Agricultural ammonia (NH₃) emissions significantly reduce nitrogen (N) use efficiency (NUE) and adversely affect environmental quality. There is thus much interest in mitigating NH₃ emissions through appropriate N fertilizer and water management in winter wheat. A two–year field study –was conducted to quantify the recovery of ¹⁵N–labelled N fertilizer and to investigate the NH₃ flux, grain yield, yield–scaled NH₃ emissions, NUEs and water use efficiency (WUE) among different N application rates (0, 120, 240, and 360 kg N ha^–1, abbreviated as N0, N120, N240 and N360, respectively) under rain–fed and supplemental irrigation condition. The peak daily NH₃ emissions reached 2–8 DAS after basal N fertilizer application, and the fluxes decreased to relatively low levels thereafter. Most NH₃ volatilization (> 90%) occurred within one month after sowing. The maximum accumulative NH₃ emission was 66 kg N ha^–1 in N360, which was increased by 104%, 2–fold and 12–fold compared with N240, N120 and N0, respectively, averaged across water regimes and experimental years. The NH₃ emission factor (%) of N360 was significantly increased by 43% and 77% compared with the other two N application rates (N120 and N240) under rain–fed and supplemental irrigation regimes, respectively. Water regimes did not have a significant effect on NH₃ fluxes or NH₃ emission factors (%). Grain yield, WUE and yield–scaled NH₃ emissions generally increased with increasing N application rate, and the highest values were achieved under N120 or N240 regardless of the water regimes. All NUE traits were reduced, and the ¹⁵N residue in the soil profiles increased with increasing N application rates under both water regimes. The results suggested that high NH₃ emissions were the major reason for inferior NUE, which was further confirmed by the ¹⁵N stable isotope. Overall, the medium N rate (120–240 kg N ha^–1) is the optimal rate for achieving a high yield of 8 t ha^–1, as further increases in N rates fail to produce significantly higher yield, and even increase NH₃ emissions, lead to the deterioration of WUE and NUE, and cause serious environmental costs.

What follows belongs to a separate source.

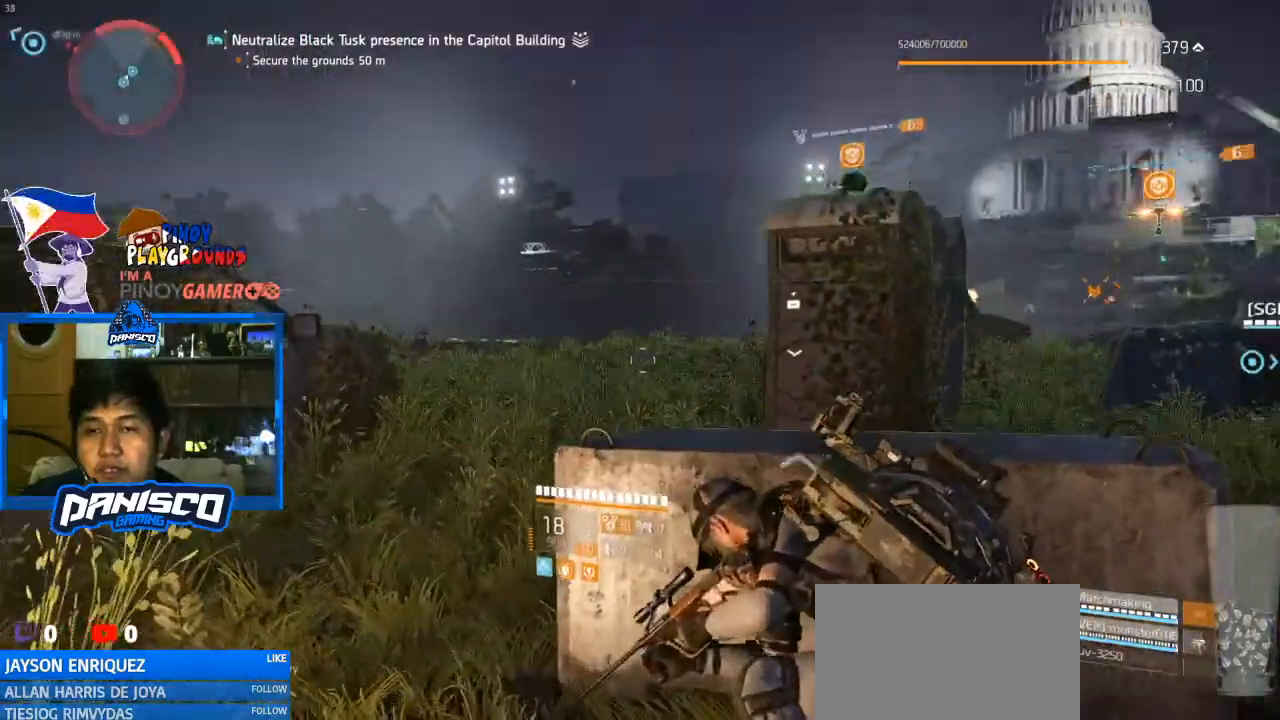
{"keys": ["d"], "mouse": [], "events": [[67, "a", "down"], [300, "a", "up"], [400, "d", "down"]]}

农业氨 (NH ₃ ) 排放显着降低氮 (N) 使用效率 (NUE)，并对环境质量产生不利影响。因此，在冬小麦中通过适当的氮肥和水管理来减少 NH ₃排放引起了很大的兴趣。进行了为期两年的田间研究，以量化¹⁵ N 标记的氮肥的回收率，并调查不同施氮中 NH ₃通量、粮食产量、产量比例的 NH ₃排放、NUE 和水分利用效率 (WUE)率（0、120、240 和 360 kg N ha ^–1，分别缩写为 N0、N120、N240 和 N360）在雨养和补充灌溉条件下。每日峰值 NH ₃施氮肥后排放量达到2-8 DAS，此后通量下降到相对较低的水平。大多数NH ₃挥发（> 90%）发生在播种后1个月内。N360 中最大累积 NH ₃排放量为 66 kg N ha ^–1，与 N240、N120 和 N0 相比，在不同水体和实验年份中平均分别增加了 104%、2 倍和 12 倍。与其他两种施氮量（N120 和 N240）相比，在雨养灌溉和补充灌溉制度下，N360的 NH ₃排放因子（%）分别显着提高了 43% 和 77%。水情对 NH ₃通量或 NH ₃没有显着影响排放因子（%）。谷物产量、WUE 和按产量衡量的 NH ₃排放量通常随着施氮量的增加而增加，并且无论水情如何，在 N120 或 N240 下都能达到最高值。所有 NUE 性状都降低，土壤剖面中的¹⁵ N 残留量随着施氮量的增加而增加。结果表明，高 NH ₃排放是 NUE 较差的主要原因，¹⁵ N 稳定同位素进一步证实了这一点。总体而言，中等施氮量（120–240 kg N ha ^–1）是实现 8 t ha ^–1高产的最佳施肥量，随着氮率的进一步增加无法产生显着更高的产量，甚至会增加NH ₃排放，导致WUE和NUE的恶化，并造成严重的环境成本。